REPUBLIKA.CO.ID, JAKARTA -- Tugas mewujudkan target nol emisi Indonesia menjadi semakin penting saat ini seiring upaya mengurangi dampak krisis iklim. Pemerintah harus memastikan bahwa peluang seperti Just Energy Transition Partnership (Kemitraan Transisi Energi Berkeadilan) dapat dimanfaatkan untuk mencapai tujuan global menjaga suhu bumi di bawah 1,5 derajat celcius di atas level pra-industri serta mewujudkan transisi energi yang adil dan merata bagi Indonesia.
"Ini adalah tantangan yang kompleks dan memiliki banyak sisi yang mengharuskan semua pemangku kepentingan bekerja sama menghasilkan solusi inovatif di berbagai bidang," ujar Menteri Energi dan Sumber Daya Mineral, Arifin Tasrif, saat peluncuran program pembelajaran aksi baru 'Happy Energy Action Leadership (HEAL): Energy Transition, Livelihood, Systems, and Blended Finance' di Bali.

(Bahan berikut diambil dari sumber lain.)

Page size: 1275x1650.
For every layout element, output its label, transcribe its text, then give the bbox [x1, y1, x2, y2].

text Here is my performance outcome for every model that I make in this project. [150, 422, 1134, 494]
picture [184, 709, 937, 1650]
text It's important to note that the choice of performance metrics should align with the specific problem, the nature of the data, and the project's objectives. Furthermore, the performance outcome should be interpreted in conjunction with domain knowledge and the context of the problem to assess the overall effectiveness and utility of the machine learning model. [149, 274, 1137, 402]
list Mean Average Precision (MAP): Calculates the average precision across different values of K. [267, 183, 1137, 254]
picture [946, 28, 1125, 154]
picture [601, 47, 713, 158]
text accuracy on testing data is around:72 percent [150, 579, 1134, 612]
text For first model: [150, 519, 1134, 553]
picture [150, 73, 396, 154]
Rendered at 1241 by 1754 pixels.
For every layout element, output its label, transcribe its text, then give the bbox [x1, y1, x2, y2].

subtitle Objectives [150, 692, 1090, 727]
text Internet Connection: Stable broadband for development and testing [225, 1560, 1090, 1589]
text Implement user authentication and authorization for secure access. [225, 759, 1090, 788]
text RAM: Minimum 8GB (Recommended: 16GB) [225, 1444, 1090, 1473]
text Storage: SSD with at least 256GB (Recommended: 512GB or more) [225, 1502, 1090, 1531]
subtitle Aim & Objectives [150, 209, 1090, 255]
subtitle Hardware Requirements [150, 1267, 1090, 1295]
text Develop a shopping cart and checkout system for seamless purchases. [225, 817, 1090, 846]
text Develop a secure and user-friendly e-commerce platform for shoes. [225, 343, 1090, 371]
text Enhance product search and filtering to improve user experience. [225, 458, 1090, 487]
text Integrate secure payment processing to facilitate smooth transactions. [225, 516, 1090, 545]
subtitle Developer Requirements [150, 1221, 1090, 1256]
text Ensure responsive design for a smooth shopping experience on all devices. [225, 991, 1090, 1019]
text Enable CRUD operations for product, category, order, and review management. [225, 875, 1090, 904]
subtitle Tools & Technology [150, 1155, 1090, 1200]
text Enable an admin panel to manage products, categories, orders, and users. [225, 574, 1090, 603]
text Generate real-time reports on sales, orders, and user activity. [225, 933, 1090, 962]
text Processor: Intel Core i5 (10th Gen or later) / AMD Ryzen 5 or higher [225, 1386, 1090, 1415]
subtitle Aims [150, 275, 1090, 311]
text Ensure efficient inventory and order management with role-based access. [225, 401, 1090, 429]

Arifin menyebut HEAL tidak diragukan lagi akan membantu mempercepat upaya menngurangi dampak krisis iklim. "Saya berharap semua pemangku kepentingan yang relevan, baik lokal maupun internasional, akan berpartisipasi untuk menyukseskan program ini,” ujarnya.
United In Diversity Foundation bersama Rocky Mountain Institute memperkenalkan program HEAL. Peluncuran dilakukan pada dialog Global Blended Finance Alliance (GBFA) di G20 Bali yang dihelat Tri Hita Karana Forum dan World Economic Forum dalam rangka World Water Forum ke-10 di Bali.
Menko Bidang Kemaritiman dan Investasi serta Tri Hita Karana co-host, Luhut Binsar Panjaitan, mengingatkan mata dunia kini tertuju ke Indonesia. Indonesia harus menjadi contoh sukses transisi energi yang adil, dengan menyeimbangkan pembangunan ekonomi, kesetaraan sosial, dan pemeliharaan lingkungan.
Menurutnya inisiatif seperti JETP perlu didukung oleh penyelarasan pemangku kepentingan yang sepadan, tidak hanya dalam hal teknis tetapi juga dalam membangun relasi antarinstitusi. "Oleh karena itu, saya mendorong negara-negara IPG, anggota GFANZ, kementerian dan lembaga, serta organisasi masyarakat sipil untuk bergabung dengan HEAL agar kita dapat menggunakan kesempatan ini untuk belajar bersama dalam menyelesaikan tantangan-tantangan yang ada,” katanya.
Menjelaskan motivasi program ini, Presiden United In Diversity dan Duta Besar Keliling Indonesia untuk Pasifik, Tantowi Yahya, mengatakan 36 tahun lalu terdengar seperti fiksi ilmiah membicarakan asisten kecerdasan buatan (AI) berukuran saku di tengah ancaman eksistensial lingkungan bagi umat manusia. Namun pada kenyataannya itulah realita sekarang.
"Dan kita masih belajar untuk memahami dan mengelola dampak dari gangguan tersebut terhadap tatanan masyarakat, demokrasi, budaya, dan masa depan kita,” ujarnya.
“Oleh karena itu, menatap ke depan 36 tahun menuju ambisi Indonesia mencapai nol emisi bersih pada 2060, sangat bijaksana bagi kita untuk mengantisipasi bahwa sektor energi akan mengalami gangguan yang tidak terpikirkan sebelumnya," katanya menambahkan.